Descriptive Statistics [Median, Quartiles, Outliers]This indicator seeks to provide insight to traders by modeling market structure using widely accepted statistical methods applied to price data. It does not predict direction; instead, it describes how current price behaves relative to its historical distribution.
It is built around non-parametric statistics, making it resistant to distortion from extreme price movements.
What it shows?
1. Median (Q2): The central equilibrium level of price distribution.
2. Quartiles (Q1, Q3): Boundaries of the “normal” trading range.
3. Interquartile Range (IQR): Measures the width of the core market structure.
4. Outlier Bands (1.5 × IQR rule): Statistical extremes where price becomes unusual relative to recent behavior.
How it works?
The indicator collects price data either through:
1. Reset Mode: Builds a new distribution each session (Daily, Weekly, Monthly, or chart timeframe).
2. Length Mode: Uses a rolling window of the last N candles.
All values are sorted to construct a real-time price distribution, from which median, quartiles, and outlier thresholds are derived.
How to use it?
1. Price inside Q1–Q3 range → normal market conditions
2. Price near Median → equilibrium / fair value zone
3. Price outside Outlier bands → statistically extreme conditions (potential exhaustion, expansion zones or news driven events)

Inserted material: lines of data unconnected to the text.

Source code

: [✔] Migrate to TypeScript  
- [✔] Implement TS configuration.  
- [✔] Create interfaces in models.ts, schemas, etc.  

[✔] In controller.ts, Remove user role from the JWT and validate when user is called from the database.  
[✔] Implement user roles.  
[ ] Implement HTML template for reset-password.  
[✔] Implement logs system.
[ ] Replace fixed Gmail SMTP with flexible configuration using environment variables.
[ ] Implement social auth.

4. Large expansions between Q1 and Q3 → increased volatility and potential momentum in either direction
Key concept?
This tool does not forecast price. It provides a distribution map of market behavior, helping traders understand structure, deviation, and statistical positioning of price.
⚠️ Note
This indicator is for educational and analytical purposes only and should not be used as standalone trading advice.